DIRECTIVE
Your answer should be the lines of the listing that contain the word "hline".

DATA IN THIS EXERCISE

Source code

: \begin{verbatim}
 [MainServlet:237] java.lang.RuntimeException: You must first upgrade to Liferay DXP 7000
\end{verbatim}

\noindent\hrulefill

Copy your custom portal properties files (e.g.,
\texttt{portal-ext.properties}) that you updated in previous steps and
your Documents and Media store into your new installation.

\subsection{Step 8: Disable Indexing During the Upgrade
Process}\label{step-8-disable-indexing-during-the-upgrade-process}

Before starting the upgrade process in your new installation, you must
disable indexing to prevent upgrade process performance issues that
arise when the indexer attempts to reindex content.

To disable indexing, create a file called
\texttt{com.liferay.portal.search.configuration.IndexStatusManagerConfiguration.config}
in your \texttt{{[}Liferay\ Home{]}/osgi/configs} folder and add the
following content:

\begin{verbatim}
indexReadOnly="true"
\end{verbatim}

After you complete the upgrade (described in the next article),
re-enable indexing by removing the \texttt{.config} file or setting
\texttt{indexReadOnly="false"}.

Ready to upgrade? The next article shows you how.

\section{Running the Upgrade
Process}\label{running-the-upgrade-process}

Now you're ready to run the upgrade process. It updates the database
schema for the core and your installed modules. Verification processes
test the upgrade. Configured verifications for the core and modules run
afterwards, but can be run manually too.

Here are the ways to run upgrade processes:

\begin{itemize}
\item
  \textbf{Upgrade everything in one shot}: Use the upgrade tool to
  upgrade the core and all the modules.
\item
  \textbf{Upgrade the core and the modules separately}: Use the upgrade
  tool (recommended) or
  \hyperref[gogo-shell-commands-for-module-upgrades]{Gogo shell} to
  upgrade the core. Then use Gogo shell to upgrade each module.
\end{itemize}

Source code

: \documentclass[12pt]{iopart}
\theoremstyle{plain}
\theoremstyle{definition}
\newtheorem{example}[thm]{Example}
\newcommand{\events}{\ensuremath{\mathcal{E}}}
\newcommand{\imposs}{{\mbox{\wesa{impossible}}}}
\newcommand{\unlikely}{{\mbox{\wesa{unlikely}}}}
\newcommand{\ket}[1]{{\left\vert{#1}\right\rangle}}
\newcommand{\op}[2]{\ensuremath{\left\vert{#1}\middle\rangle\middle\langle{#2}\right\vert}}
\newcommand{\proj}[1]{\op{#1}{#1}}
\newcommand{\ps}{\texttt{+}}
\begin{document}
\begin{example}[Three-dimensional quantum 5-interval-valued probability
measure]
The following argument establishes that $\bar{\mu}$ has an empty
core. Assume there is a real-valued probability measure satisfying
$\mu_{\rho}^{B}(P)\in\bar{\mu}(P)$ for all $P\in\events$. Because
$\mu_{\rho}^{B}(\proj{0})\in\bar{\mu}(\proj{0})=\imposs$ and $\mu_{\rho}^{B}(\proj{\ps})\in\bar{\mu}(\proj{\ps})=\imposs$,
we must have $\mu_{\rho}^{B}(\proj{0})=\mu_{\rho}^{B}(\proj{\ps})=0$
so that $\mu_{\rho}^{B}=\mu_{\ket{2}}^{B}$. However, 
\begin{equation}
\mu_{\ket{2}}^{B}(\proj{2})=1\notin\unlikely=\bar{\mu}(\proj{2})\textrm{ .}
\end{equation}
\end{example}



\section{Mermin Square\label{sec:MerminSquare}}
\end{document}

==

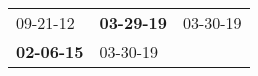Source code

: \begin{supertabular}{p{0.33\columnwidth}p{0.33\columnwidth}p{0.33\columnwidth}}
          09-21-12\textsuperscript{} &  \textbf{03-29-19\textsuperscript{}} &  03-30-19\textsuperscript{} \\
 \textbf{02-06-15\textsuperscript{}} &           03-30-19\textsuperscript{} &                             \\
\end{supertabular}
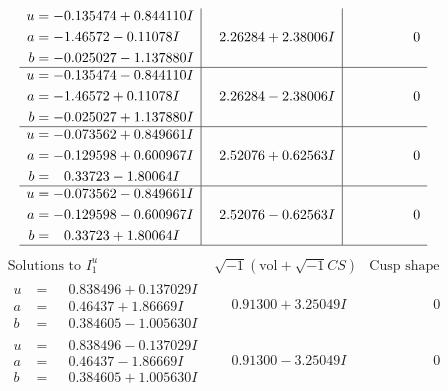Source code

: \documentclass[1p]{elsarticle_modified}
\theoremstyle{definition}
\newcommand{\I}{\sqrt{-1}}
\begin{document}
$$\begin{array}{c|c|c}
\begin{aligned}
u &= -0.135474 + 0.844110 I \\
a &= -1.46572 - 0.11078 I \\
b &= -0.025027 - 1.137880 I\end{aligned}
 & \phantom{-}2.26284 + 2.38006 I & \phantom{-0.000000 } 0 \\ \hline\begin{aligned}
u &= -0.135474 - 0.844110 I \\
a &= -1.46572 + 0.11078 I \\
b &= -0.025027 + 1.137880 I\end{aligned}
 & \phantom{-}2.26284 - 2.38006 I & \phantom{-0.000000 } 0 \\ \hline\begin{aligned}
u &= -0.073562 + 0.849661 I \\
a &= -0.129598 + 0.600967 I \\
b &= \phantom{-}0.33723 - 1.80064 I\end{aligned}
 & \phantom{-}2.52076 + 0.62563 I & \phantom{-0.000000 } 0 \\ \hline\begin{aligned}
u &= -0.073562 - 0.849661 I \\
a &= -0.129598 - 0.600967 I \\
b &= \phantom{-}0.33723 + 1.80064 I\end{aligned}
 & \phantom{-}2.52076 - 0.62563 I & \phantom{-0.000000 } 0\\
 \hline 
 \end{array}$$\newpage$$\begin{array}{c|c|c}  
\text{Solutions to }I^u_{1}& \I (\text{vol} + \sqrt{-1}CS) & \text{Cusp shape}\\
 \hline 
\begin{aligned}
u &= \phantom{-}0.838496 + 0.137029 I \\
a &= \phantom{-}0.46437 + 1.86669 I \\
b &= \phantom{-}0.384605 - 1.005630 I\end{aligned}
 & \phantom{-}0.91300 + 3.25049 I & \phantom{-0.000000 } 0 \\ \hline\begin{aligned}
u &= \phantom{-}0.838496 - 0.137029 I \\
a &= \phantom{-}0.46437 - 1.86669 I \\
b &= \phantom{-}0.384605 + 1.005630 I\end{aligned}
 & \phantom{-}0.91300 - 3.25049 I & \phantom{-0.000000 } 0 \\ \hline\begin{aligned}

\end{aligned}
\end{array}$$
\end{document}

ANSWER BOX
 & \phantom{-}2.26284 + 2.38006 I & \phantom{-0.000000 } 0 \\ \hline\begin{aligned}
 & \phantom{-}2.26284 - 2.38006 I & \phantom{-0.000000 } 0 \\ \hline\begin{aligned}
 & \phantom{-}2.52076 + 0.62563 I & \phantom{-0.000000 } 0 \\ \hline\begin{aligned}
 \hline 
 \hline 
 & \phantom{-}0.91300 + 3.25049 I & \phantom{-0.000000 } 0 \\ \hline\begin{aligned}
 & \phantom{-}0.91300 - 3.25049 I & \phantom{-0.000000 } 0 \\ \hline\begin{aligned}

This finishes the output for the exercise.